Nunc tibi captivos mittet Germania crines, 

Culta Triumphatae munere gentis eris.

Maintenant tout le Germain 

Fait Romain 

T' envoyera ses cheveux, 

Aux despens de ce pays 

Nouveau pris, 

Cointe seras si tu veux.

Mais dont peut estre provenu que nos predecesseurs passans plus outre denoterent en ce mot de tondre une maniere de peine? François de Villon ce bon fripon en ses Repuës franches parlant du temps qu' il alla à Paris.
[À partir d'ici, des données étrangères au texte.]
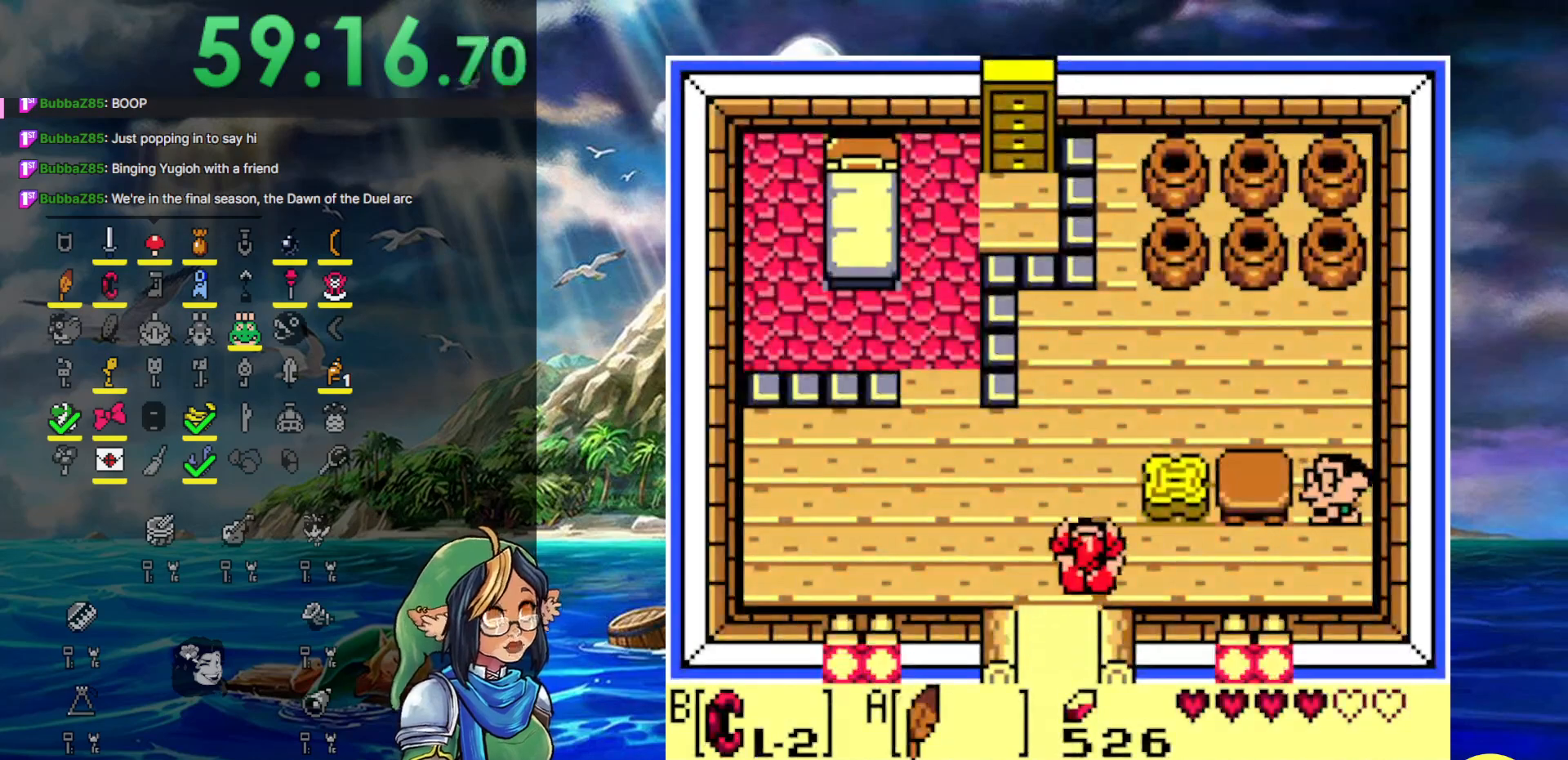
{"buttons": ["DPAD_RIGHT"], "events": []}
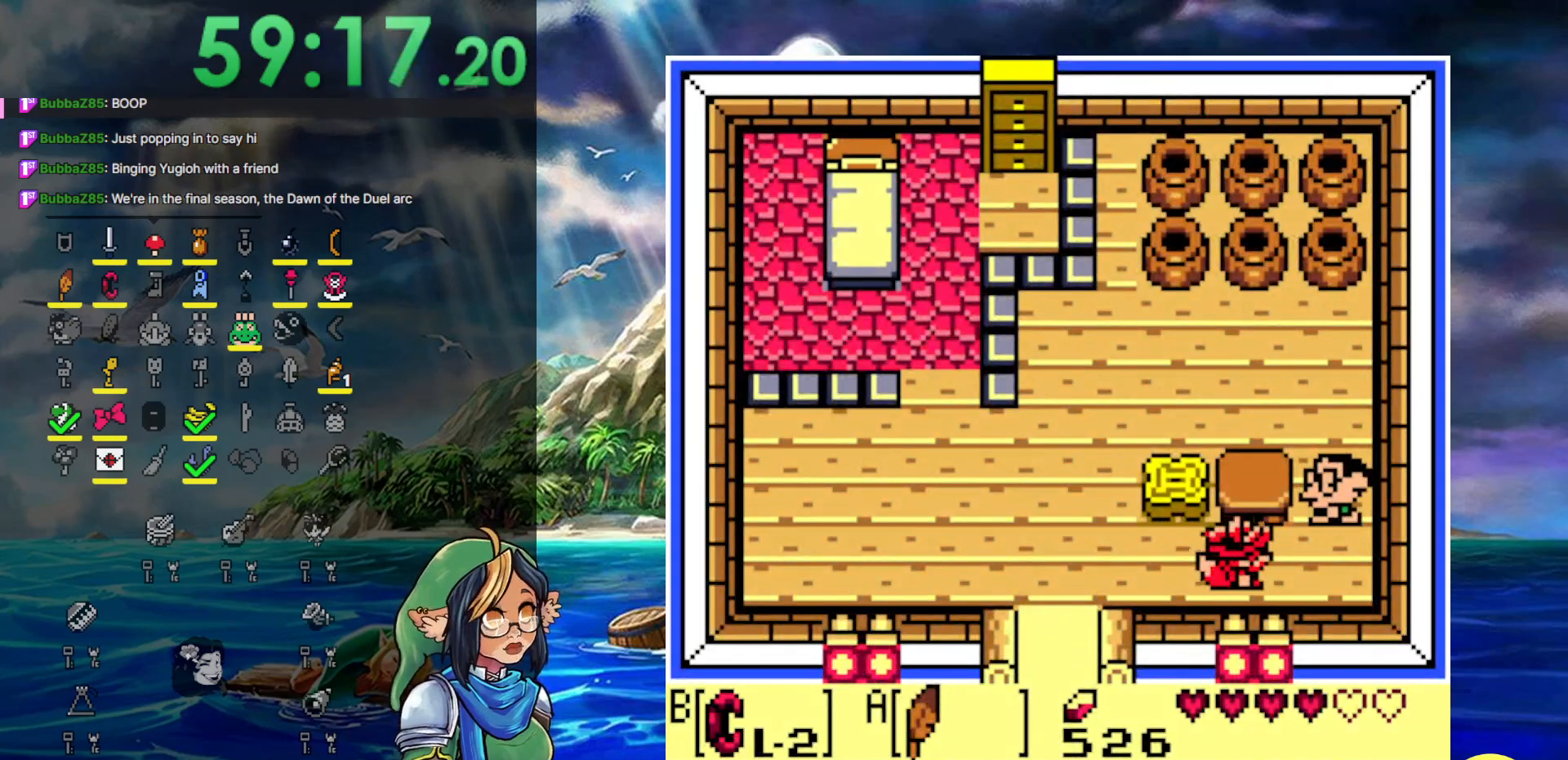
{"buttons": ["A"], "events": [[350, "DPAD_RIGHT", "up"], [483, "A", "down"]]}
Pource que chacun maintenoit 

Que c' estoit la ville du monde, 

Qui plus de monde soustenoit, 

Et où maint estranger abonde, 

Pour la grand science profonde 

Renommee en icelle ville, 

Je partis & veux qu' on me tonde,

S' à l' entree avois croix, ou pille.

Et moy-mesme en ma jeunesse ay veu ce Proverbe fort familierement tomber en nos bouches: maintenant que nous ne nourrissons plus les longs cheveux, on se mocqueroit de celuy qui en useroit. Car nous souhaiterions une peine que nous tournons à honneur. Et certes il ne faut point faire de doute que ce fut anciennement une remarque de peine. Dedans le troisiesme livre des loix de Charlemagne, article 9. De conspirationibus quicunque facere praesumpserunt, & sacramento quamcunque conspirationem firmaverunt, ut triplici ratione iudicentur, Primò ut ubicunque aliquod malum per hoc perpetratum fuit, authores facti interficiantur: Adiutores verò eorum singuli alter ab altero flagellentur, & nares sibi invicem procidant, ubi verò nihil mali perpetratum, similiter quidam inter se flagellentur, & capillos sibi invicem tondeant. C' estoit que celuy qui estoit d' une conjuration, si elle estoit arrivee à quelque effect, devoit estre puny de mort, & ses complices condamnez à s' entrefoüeter, & couper les nez les uns aux autres: Et s' il n' y avoit eu que la simple conjuration, sans passer plus outre, encores se devoient ils fustiger, & couper les cheveux les uns aux autres. Et au 4. livre, art. 17. Qui Epistolam nostram quocunque modo despexerit, iussu nostro ad palatium veniat, & iuxta voluntatem nostram, congruam stultitiiae castigationem accipiat. Et si homo liber aut ministerialis comitis hoc fecerit, honorem qualemcunque, sive beneficium amittat, & si servus, nudus ad palum vapulet, & caput ei tondeatur. En l' un & l' autre article avec le fouët on ordonne l' abatis des cheveux, comme peine extraordinaire. Quelques uns disent que soubs ce mot de tondre on entendoit rendre Moine. Qui est une inepte explication. Parce que les esclaves ne pouvoient en France estre rendus Moynes.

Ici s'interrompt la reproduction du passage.